Debunking FDD waffle on Iran’s elections
TEHRAN- In a note published on the FDD website on June 22, 2024, Behnam Ben Taleblu and Janatan Sayeh wrote that " Iran’s Presidential Election Seeks to Consolidate Regime’s Control". This note presents a good opportunity to have an overview of holding elections in Iran while answering the claims of the authors.
Since the Islamic Revolution's triumph in 1979, Iran has conducted over 40 elections, enabling the populace to elect their representatives and presidents across diverse political spectrums. Even with challenges like the war right after the revolution and natural disasters, the electoral process has persevered uninterrupted, solidifying its place as an integral component of the people's political engagement.
When the president of Iran and his entourage tragically passed away on May 19, 2024, as the nation mourned and prepared for a new presidential election, Western media outlets began circulating reports following a familiar pattern. In this analysis, I address one of these notes and counter some of its assertions.
At the beginning of the note, the authors claimed that "Iran's Guardian Council, a 12-person body appointed by Supreme Leader Ali Khamenei that approves candidates for office, has permitted six out of 80 potential candidates to run in the special presidential election on June 28." According to the Constitution of the Islamic Republic of Iran, which was approved by the people's vote, the qualifications of the presidential candidates are approved by the Guardian Council before the elections. As per Article 91 of the Constitution, the Guardian Council consists of 12 members who are elected for a six-year term. Six of its members, who are Faqih (Islamic jurist), are appointed by the Leader - who is also elected by the people's representatives - and the other six members, who are legal experts with expertise in various legal fields, are introduced to the Islamic parliament of Iran by the head of the judiciary and are elected by the representatives of the people in parliament. Therefore, this council, on behalf of the people, after reviewing the personal, managerial, security, judicial, citizenship, and other records of the candidates, introduces those candidates who meet the required criteria for participation in the elections.
The authors claimed in another part of their note that "75 percent of Iranian viewers did not even watch the presidential debates." The authors assert that 75 percent of Iranian viewers did not watch the presidential debates, which had not all of them yet been held at the time of the publication of this note on June 22, 2024, and the authors, by distorting the ISPA report, have generalized the statistics related to the viewership of the first debate to all debates.
The main point in this report, similar to other reports in Western media, emphasizes the boycott of elections by the people of Iran and disregards a significant portion of the Iranian population who made efforts to elect their favorite candidates and went to the polls. To better understand the positions of the publisher of this note, a review of the activities of FDD is necessary. The FDD, known as part of the Israel lobby in America, was established in 2001 as Emet, which means truth in Hebrew, and its mission was to promote the image of the Zionist regime and related issues. After the September 11, we witness a new face of the FDD, and this institution continues its activities under the name Foundation for Defense of Democracies. While the FDD claims to receive no funding from any government, it continues to operate by receiving large sums of money from prominent Zionists and supporters of Israel. In fact, while the writers of FDD as the media arm of the Zionists are measuring the health of Iran's elections with a microscope, a little further away, their supporters have committed the biggest genocide of the century and deprived a huge population of their basic rights, i.e. the right to life. In other words, institutions of this kind, which always stand on the side of war supporters, do not consider a part of the world's population to have the right to breathe, let alone to vote. Therefore, what is desired by this group of writers or politicians is blind pursuit of their desired policies by people, otherwise even their lives are not worth discussing.

### EXERCISE DATA
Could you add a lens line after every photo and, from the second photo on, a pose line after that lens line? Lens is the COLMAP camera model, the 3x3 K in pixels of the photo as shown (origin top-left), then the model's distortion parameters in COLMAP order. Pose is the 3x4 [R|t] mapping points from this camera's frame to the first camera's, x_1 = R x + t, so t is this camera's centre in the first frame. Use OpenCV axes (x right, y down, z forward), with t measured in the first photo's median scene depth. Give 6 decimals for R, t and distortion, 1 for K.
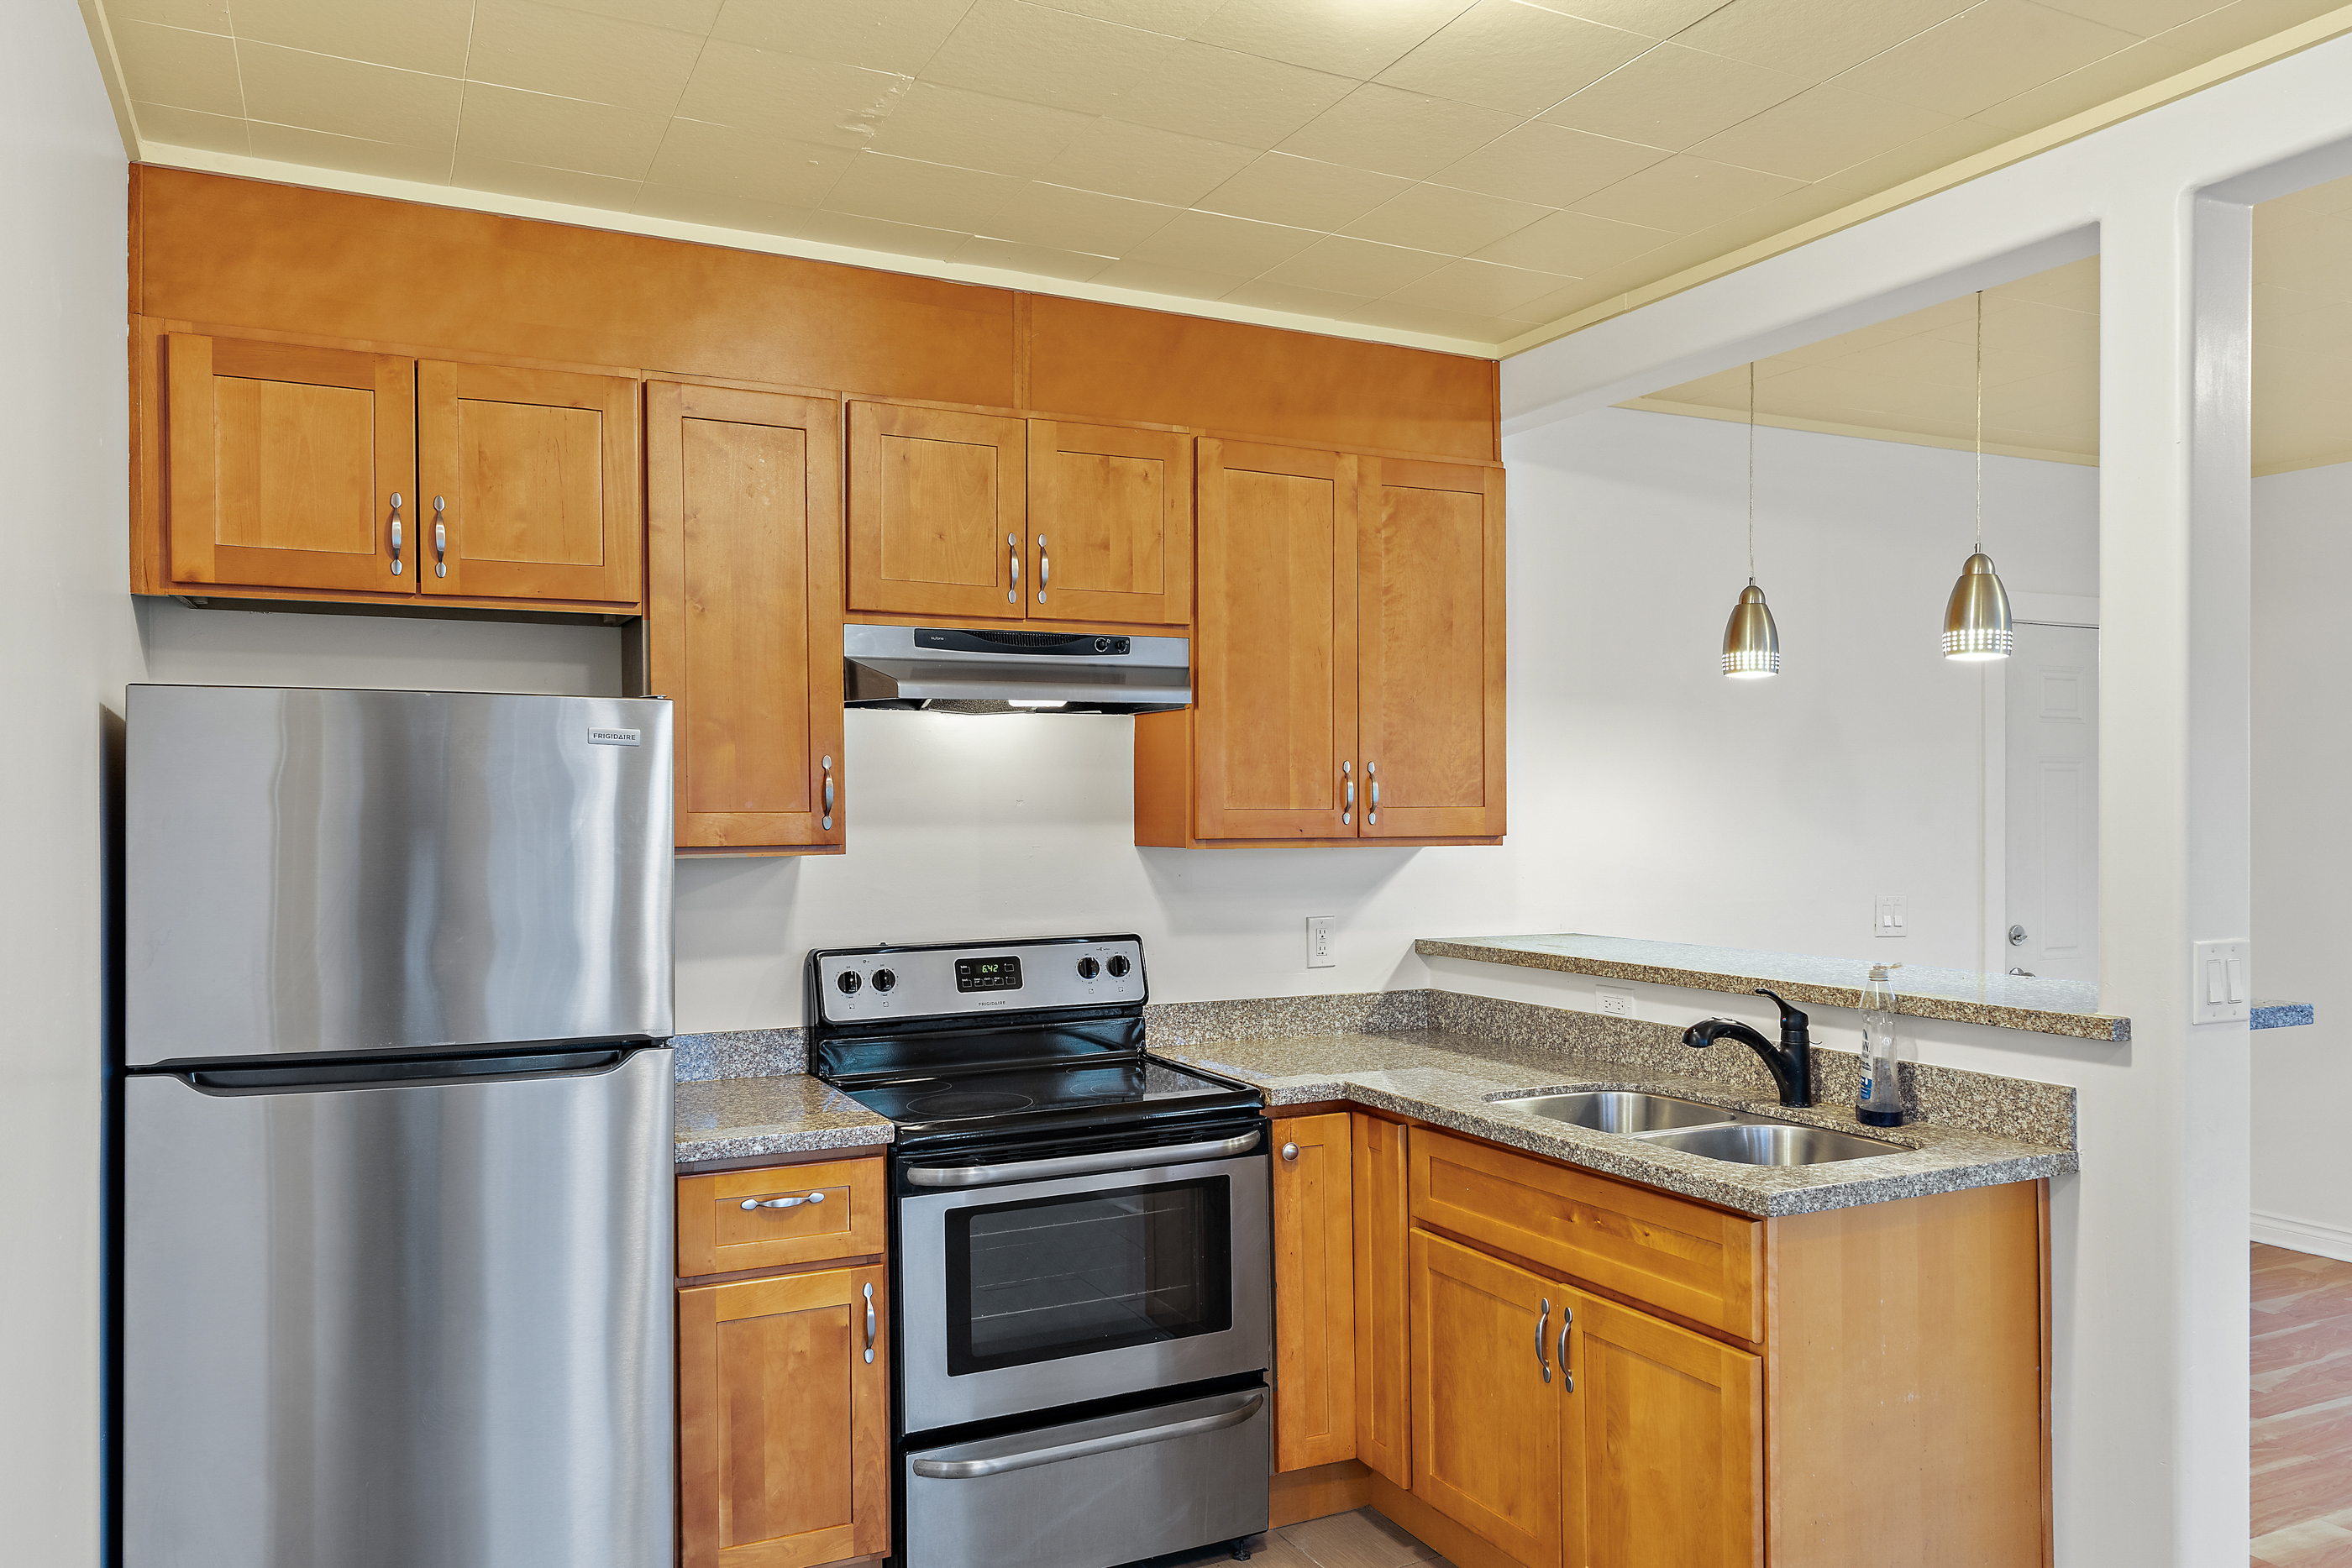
lens RADIAL K [[1695.1, 0, 1178.5], [0, 1695.1, 791.9], [0, 0, 1]] dist [0.001275, 0.004624]
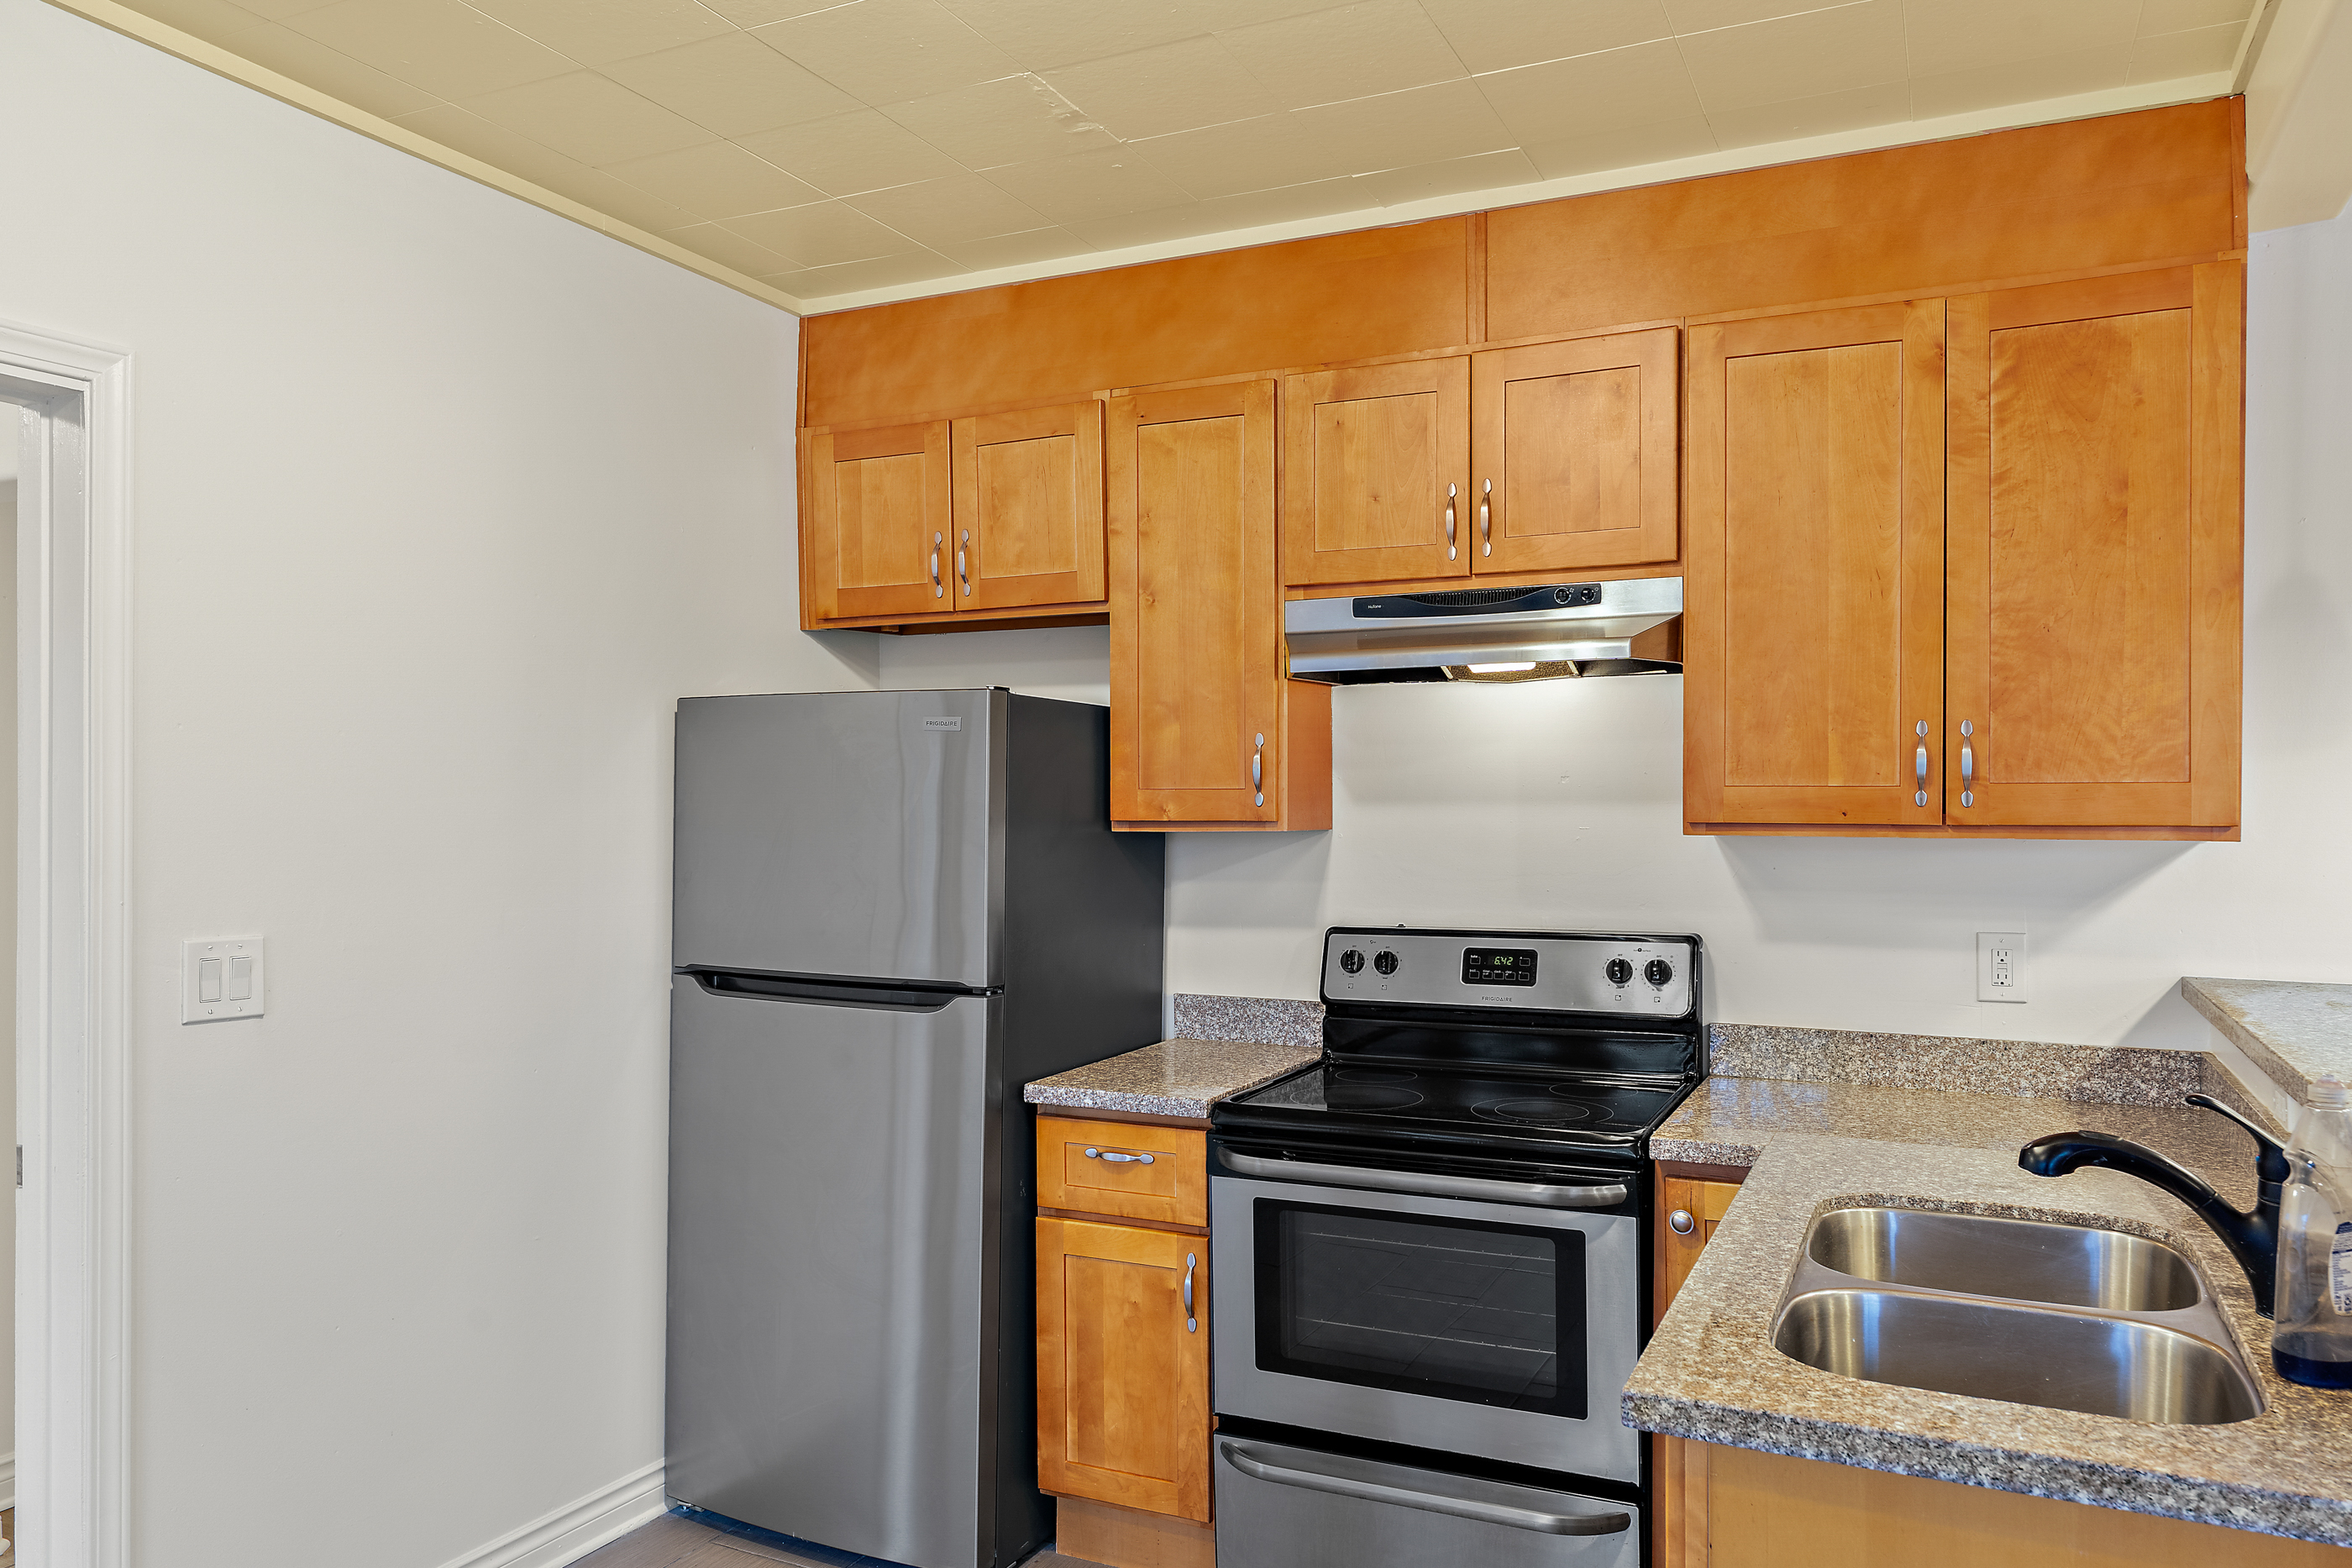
lens RADIAL K [[1636.2, 0, 1177.7], [0, 1636.2, 786.1], [0, 0, 1]] dist [-0.007799, 0.012544]
pose [[0.614068, -0.000717, -0.789253, 0.511290], [0.007911, 0.999955, 0.005246, 0.004517], [0.789213, -0.009465, 0.614046, 0.346634]]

### TASKS
[A] Copy the part of the article on Iran's elections starting with "Since the Islamic" and going on through "people's political engagement.".
[B] In the article on Iran's elections, rewrite the paragraph beginning "At the beginning of the note" as a short bulleted list that keeps its main facts.
[C] According to the article on Iran's elections, under what name was the FDD established in 2001?

### SOLUTIONS IN ORDER
[A]
Since the Islamic Revolution's triumph in 1979, Iran has conducted over 40 elections, enabling the populace to elect their representatives and presidents across diverse political spectrums. Even with challenges like the war right after the revolution and natural disasters, the electoral process has persevered uninterrupted, solidifying its place as an integral component of the people's political engagement.

[B]
- The authors claimed that the Guardian Council, a 12-person body appointed by Supreme Leader Ali Khamenei, allowed six of 80 potential candidates to run in the June 28 special presidential election.
- Under Iran's Constitution, which was approved by the people's vote, the Guardian Council approves presidential candidates' qualifications before elections.
- Under Article 91, the council has 12 members, each elected for a six-year term.
- Six members are Faqih (Islamic jurists) appointed by the Leader, who is himself elected by the people's representatives.
- The other six are legal experts whom the head of the judiciary introduces to parliament and whom the people's representatives in parliament elect.
- Acting on behalf of the people, the council reviews candidates' personal, managerial, security, judicial, citizenship and other records, then introduces those who meet the required criteria.

[C] It was established as Emet, which means "truth" in Hebrew.